WHAT IS NEEDED: Give the listing below again exactly, but without any of its pictures.

RECORDED INFORMATION:
===============
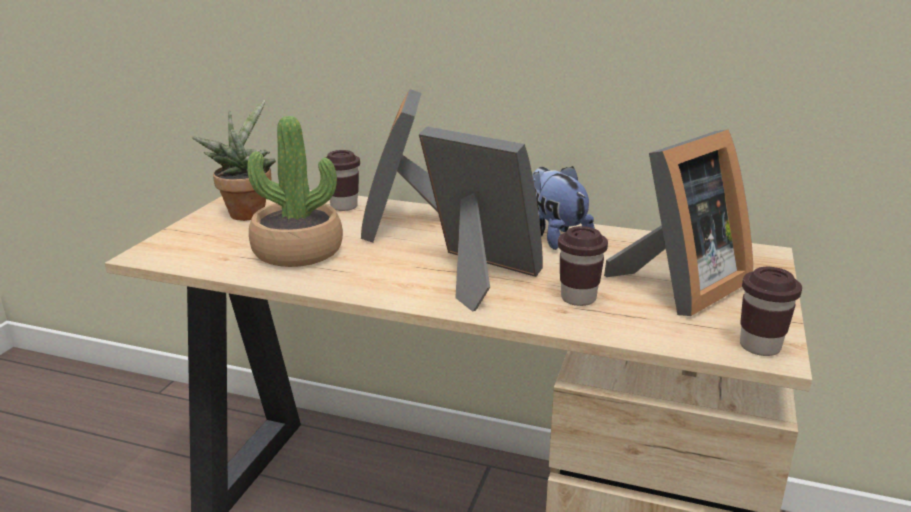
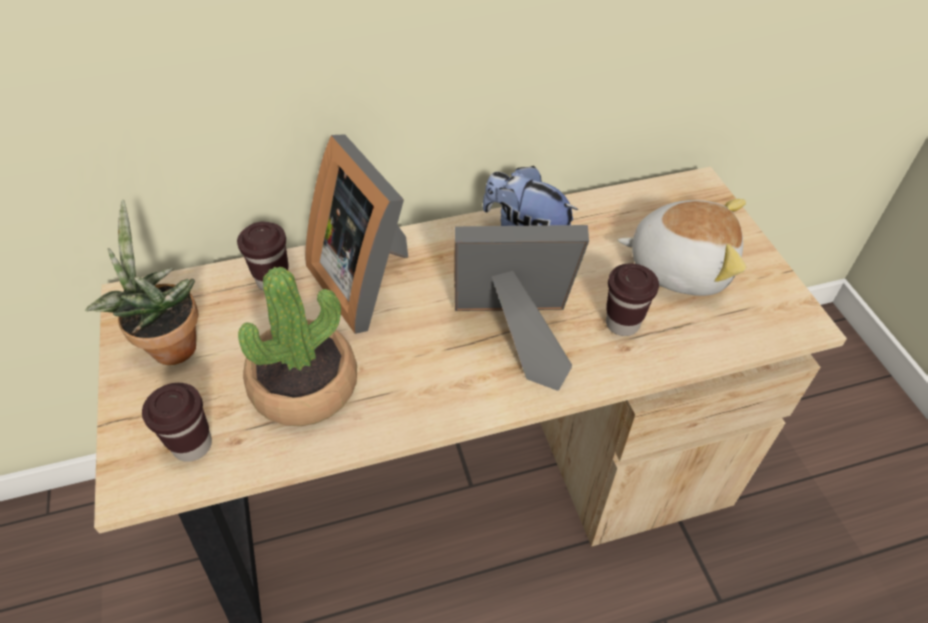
camera: 35 degrees left, 25 degrees up
picture frame [604,129,753,316] -> plush toy [617,199,746,296]
brown cup [740,267,802,356] -> brown cup moved to [142,383,212,462]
===============
EXERCISE SOLUTION:
camera: 35 degrees left, 25 degrees up
picture frame [604,129,753,316] -> plush toy [617,199,746,296]
brown cup [740,267,802,356] -> brown cup moved to [142,383,212,462]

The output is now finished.